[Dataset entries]
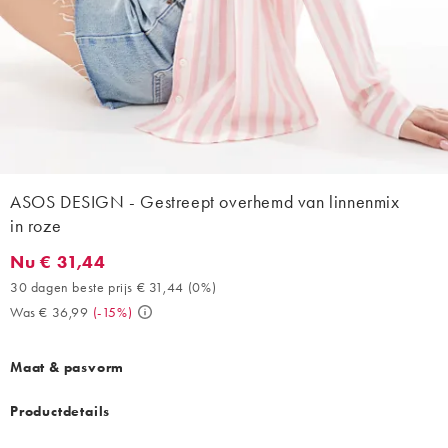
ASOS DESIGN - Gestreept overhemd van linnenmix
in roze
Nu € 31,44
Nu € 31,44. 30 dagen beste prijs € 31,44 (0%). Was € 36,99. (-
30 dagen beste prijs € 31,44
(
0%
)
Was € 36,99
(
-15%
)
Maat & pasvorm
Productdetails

* * *

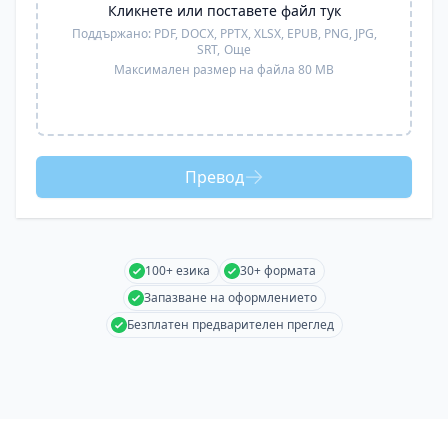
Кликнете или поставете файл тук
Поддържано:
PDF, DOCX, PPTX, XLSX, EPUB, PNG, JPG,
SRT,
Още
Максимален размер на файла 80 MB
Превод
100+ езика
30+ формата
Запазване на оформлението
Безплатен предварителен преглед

---

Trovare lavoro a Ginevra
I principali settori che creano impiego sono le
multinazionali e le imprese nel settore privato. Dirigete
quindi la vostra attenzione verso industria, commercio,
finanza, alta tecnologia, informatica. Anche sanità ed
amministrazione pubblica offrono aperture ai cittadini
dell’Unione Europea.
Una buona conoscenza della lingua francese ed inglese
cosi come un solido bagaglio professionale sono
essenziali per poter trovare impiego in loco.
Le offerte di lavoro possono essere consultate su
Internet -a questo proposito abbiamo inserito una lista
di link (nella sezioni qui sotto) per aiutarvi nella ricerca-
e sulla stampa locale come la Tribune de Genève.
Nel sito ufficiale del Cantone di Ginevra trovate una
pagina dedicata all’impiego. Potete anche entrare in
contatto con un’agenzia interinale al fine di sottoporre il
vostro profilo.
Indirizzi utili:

*Work required:* Lay out the stretch of the material above, from the line containing "ASOS DESIGN - Gestreept" through the line containing "Productdetails", as a Markdown table with the columns Row and Line. Number each line and skip any blank ones.

*Response below:*
| Row | Line |
|---|---|
| 1 | ASOS DESIGN - Gestreept overhemd van linnenmix |
| 2 | in roze |
| 3 | Nu € 31,44 |
| 4 | Nu € 31,44. 30 dagen beste prijs € 31,44 (0%). Was € 36,99. (- |
| 5 | 30 dagen beste prijs € 31,44 |
| 6 | ( |
| 7 | 0% |
| 8 | ) |
| 9 | Was € 36,99 |
| 10 | ( |
| 11 | -15% |
| 12 | ) |
| 13 | Maat & pasvorm |
| 14 | Productdetails |